---------- DOCUMENT EXTRACT ----------

Algorithm Challenge!
December 16, 2007 6:35 PM   Subscribe

Algorithmfilter: I have a set of tasks and a set of workers. Tasks vary in size. Each task can be done by only some of the workers. How can I find a mapping from tasks to workers that minimizes the load on the the heaviest-loaded worker, and assigns all the work?

Here's an example in case it's not totally clear:
Task A: 2 hours
Task B: 5 hours
Task C: 3 hours
Task D: 2 hours
Task E: 7 hours
Task F: 7 hours
Task G: 4 hours

Worker 1 is able to do A, B, C
Worker 2 is able to do B, C, D
Worker 3 is able to do C, D, E
Worker 4 is able to do D, E, F
Worker 5 is able to do E, F, G
Worker 6 is able to do F, G, A
Worker 7 is able to do G, A, B

Here's one mapping that this not optimal (because there are other obvious mappings that have the heaviest-loaded worker doing less than worker 2's 10 hours of work):

1 -> (A)
2 -> (B, C, D)
3 -> (E)
4 -> (F)
5 -> (G)
6 -> ()
7 -> ()

Can the optimal mapping be computed in polynomial time? How about an approximation?

I feel like this must be analagous to a combinatorial optimization problem; it's similar to multi-commodity max flow, or the assignment problem, but neither is a good fit as far as I can tell. I'm pretty sure the objective function is non-linear, which is probably what's killing me. I'm thinking that simulated annealing may be the way to go (randomly swapping assignments on each iteration), but I'd rather not resort to that.
posted by jewzilla to Computers & Internet (9 answers total) 5 users marked this as a favorite
Can you use a dynamic-programming approach? Even with a limited horizon you should get pretty good results unless your data set is somehow pathological. I think.

It does seem like the kind of optimization / resource allocation / operations-research problem that was studied extensively in the 50s and 60s but doesn't show up in textbooks much any more. Have you checked Knuth?
posted by hattifattener at 7:03 PM on December 16, 2007


Here's a reduction from PARTITION. Given a partition problem, create an instance of your problem with two workers and one task of length n for each integer n in the multiset to be partitioned. Suppose your algorithm can find the optimal assignment in polynomial time. Then we can easily check whether that assignment divides the work exactly evenly. If so, then the multiset can be partitioned; if not, it can't. Thus, whatever poly-time algorithm can solve your problem can also provide a a poly-time solution to PARTITION.

So the bad news is that you shouldn't go looking for a polynomial-time exact solution. The good news is that you might still be able to find a reasonable approximation algorithm.
posted by grimmelm at 7:08 PM on December 16, 2007 [1 favorite]

Best answer: This is a very classic problem in operations research called the job-shop schedule problem. It is NP-hard, and is a discrete, combinatorial optimization problem. Depending on how large a problem you want to throw it at, you can probably use a standard search via brute-force, a heuristic method, or a metaheuristic method such as hill-climbing, simulated annealing, or evolutionary algorithms.

In this situation, your Workers on the Machines, Your Tasks are the Jobs
posted by miasma at 8:09 PM on December 16, 2007

Response by poster: Looks like mine's actually the flexible job shop problem (because each job can be done only by a subset of machines). It's a little easier because there's only one operation per job, but my intuition is that it doesn't get me off the hook. Sounds like there's a lot of research on this to go through, but you pointed me in the right direction. Thanks!

----------

INSTRUCTIONS TO FOLLOW: In the forum thread, which problem does the original poster finally say their problem is? The listing has nothing to do with the forum thread.

---------- DATASET CONTENT ----------

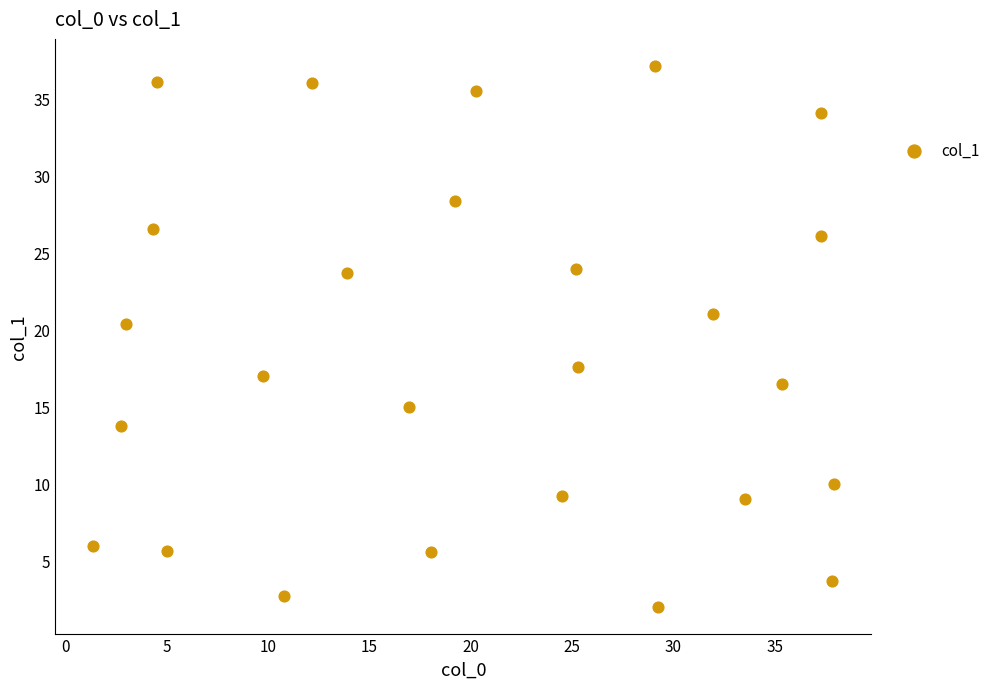

What is the range of Y values (max minus min)?

35.1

----------

ANSWER BOX: The flexible job shop problem.